John Coleman: 'That ball' will forever haunt Rob Hennelly. I know

Today, everything is immaterial. The strength of Dublin’s bench? Irrelevant.

John Coleman: 'That ball' will forever haunt Rob Hennelly. I know

Cormac Costello’s three points? Forget about them. As for Cillian O’Connor’s late miss? Another minor insignificance.

The fact that the Mayo forwards only managed eight points from play across 140 minutes of championship football? A footnote that time will deem pointless.

Refereeing inconsistencies? Are you serious?

Right now, in Rob Hennelly’s world, none of this matters. Because in his mind, it’s all his fault. On Saturday night the last thing he probably thought of was ‘that ball’. It was more than likely the first thing he thought of on Sunday morning too. That sequence will continue for a long time. It will wake him up at night.

There will be a day when ‘that ball’ no longer bookends his day, but that doesn’t mean it won’t haunt him. It will torment him at times that have no relation to football. Cutting the lawn, making a cup of tea, buying a round at the bar. I know because I’ve been there. Were the stakes as high? Of course not. But I know that it’s the simplicity of the moment that will hurt him the most.

The role of a goalkeeper has changed beyond recognition over the past 15 years. The restart, the stats, go short, go long, possession, free man… whatever. What hasn’t changed is the fundamental fear of doing something simple, badly.

Because it’s the bread and butter that you pride yourself on. There’s more satisfaction in doing the apparently simple thing well than from any heroic save. The save is for the spectator, a game of chance as much as it is of skill or wit.

Catch the ball and kick the ball. The basics. The basics. That’s what’s probably running through Rob Hennelly’s head right now. How did I get the easiest thing so wrong?

Just before, he might even have thought that he’d gotten away with it. His kick-outs hadn’t been what they were supposed to be.
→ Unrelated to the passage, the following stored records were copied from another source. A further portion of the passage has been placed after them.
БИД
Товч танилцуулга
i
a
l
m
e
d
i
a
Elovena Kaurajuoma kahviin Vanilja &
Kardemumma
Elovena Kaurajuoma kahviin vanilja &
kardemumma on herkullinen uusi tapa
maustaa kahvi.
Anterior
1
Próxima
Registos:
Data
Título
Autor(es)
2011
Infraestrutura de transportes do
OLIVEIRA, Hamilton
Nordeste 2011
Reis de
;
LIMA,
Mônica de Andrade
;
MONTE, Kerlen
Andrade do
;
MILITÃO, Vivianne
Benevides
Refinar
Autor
But Mayo had just taken the lead. There was a feeling that the dream might become a reality.

What happened after that will be forever etched in his mind.

He’ll forever see Paul Flynn’s abject effort drop into him. He’ll forever watch the ball dropping into his hands. He’ll forever have the feeling of panic when he realises that the ball hasn’t stuck. He’ll never understand how he let it happen.

I still see the one that haunts me. Colm O’Neill, off his left foot. I assume it’s going over. I switch off. It drops short. I flap at it. Someone has followed it in. Goal. Game over. Shame. Disbelief. Embarrassment. Self-loathing.

Dark, dark places where demons will forever lurk.

Your teammates tell you that there were chances; that the game doesn’t boil down to one moment. Your family remind you of the times you’ve got it right, that there are many more important things in life. Your good friends explain that it’s a lonely place and that you’re brave to play there. Your best friends look into your eyes and see that there’s nothing to say.

They’re all right, of course. But that doesn’t change anything. It doesn’t take away that nagging feeling that everybody is talking about you, that everybody is looking at you, that everybody is judging you, that some people are even laughing at you.

Nobody understands. You’ll nod your head and say thanks. You’ll agree and say that they are right; it is a hard place to play.

But you won’t mean it. None of that matters. All you want is your own space, all you want is a chance to go back and do what you were supposed to do. No critic will ever be as acerbic as your own internal one.

Months later somebody will ask you what you are thinking about. You will lie. You want to appear ‘ok with it’.

It happened Stephen Cluxton too, in the semi-final. A goalkeeper that had previously seemed unflappable all of a sudden looked ordinary. All the intricacies of his game were gone and it was a case of bombing it up the middle. He’d lost his nerve.

However, Cluxton was lucky in the end. His team dragged him through and it’s forgotten about now. We all know that 140 minutes cannot be boiled down to one moment. Try telling Rob Hennelly that.